Nous arrivons de Venise, l’esprit encore rempli du spectacle d’une touchante et patriotique cérémonie. Venise avait voulu recevoir dignement les restes de son héros, de son enfant le plus glorieux, de son citoyen le plus illustre, de Daniel Manin, le grand honnête homme mort dans l’exil pour sa patrie après avoir vu mourir à ses côtés sa femme et sa fille. Daniel Manin ne pouvait rentrer que dans une patrie délivrée, la France, jusqu’ici gardienne de cette relique, ne pouvait la rendre qu’à une Venise libre. Tout se réunissait pour convier la France et l’Italie à ce touchant rendez-vous. Nous avions pris, pour notre voyage, par le Brenner et les jolis chemins de fer de l’Allemagne méridionale.

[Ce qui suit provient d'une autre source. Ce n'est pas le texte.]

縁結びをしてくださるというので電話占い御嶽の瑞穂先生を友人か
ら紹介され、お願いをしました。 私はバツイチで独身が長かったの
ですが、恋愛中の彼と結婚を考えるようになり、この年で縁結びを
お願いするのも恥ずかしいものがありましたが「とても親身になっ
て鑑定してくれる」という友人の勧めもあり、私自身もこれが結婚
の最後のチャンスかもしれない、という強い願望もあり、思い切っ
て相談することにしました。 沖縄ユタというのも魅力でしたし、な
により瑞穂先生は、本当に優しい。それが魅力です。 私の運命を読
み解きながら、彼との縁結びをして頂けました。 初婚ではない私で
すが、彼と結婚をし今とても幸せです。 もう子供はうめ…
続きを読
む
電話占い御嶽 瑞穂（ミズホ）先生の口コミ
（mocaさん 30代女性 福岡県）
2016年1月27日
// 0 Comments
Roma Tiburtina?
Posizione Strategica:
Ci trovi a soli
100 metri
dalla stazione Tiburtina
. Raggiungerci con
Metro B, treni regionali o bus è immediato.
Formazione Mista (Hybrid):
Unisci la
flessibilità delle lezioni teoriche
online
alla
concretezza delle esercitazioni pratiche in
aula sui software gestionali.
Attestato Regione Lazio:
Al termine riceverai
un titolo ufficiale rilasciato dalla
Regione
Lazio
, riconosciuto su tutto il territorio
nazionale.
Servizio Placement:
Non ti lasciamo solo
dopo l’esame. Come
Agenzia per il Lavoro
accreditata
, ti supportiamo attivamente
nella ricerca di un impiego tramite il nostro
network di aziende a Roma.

Rien n’est coquet comme ces chemins de fer de Bade, du Wurtemberg et de la Bavière ; ils traversent des paysages ravissans. On y est porté dans des wagons qui sont des boudoirs et des salons. On y passe par des villes charmantes, notamment par Ulm. Wurtemberg et Bavière y travaillent à des fortifications qui en feront une des plus grandes forteresses de l’Europe ; mais ces fortifications sont si jolies qu’elles font décor autour d’Ulm et de Neue-Ulm. C’est près d’Ulm que prennent naissance le Rhin et le Danube, qui sont là de gracieuses rivières aux eaux limpides, fraîches et vertes. Quand on regarde l’ensemble de la forteresse d’Ulm, on demeure bien convaincu que, malgré les traités militaires de 1866, le Wurtemberg et la Bavière n’ont point travaillé là pour les beaux yeux de M. de Bismarck, et que, s’il y a guerre, cette place sera une forte base pour des armées françaises ou autrichiennes.

Au débouché du Brenner, comme au débouché de l’Apennin à Pistoia, il y a deux surprises de vue saisissantes : du Brenner, on découvre tout à coup à ses pieds les plaines tyroliennes, comme on voit soudainement, au sortir de l’Apennin, la vallée de Pistoia et les plaines toscanes.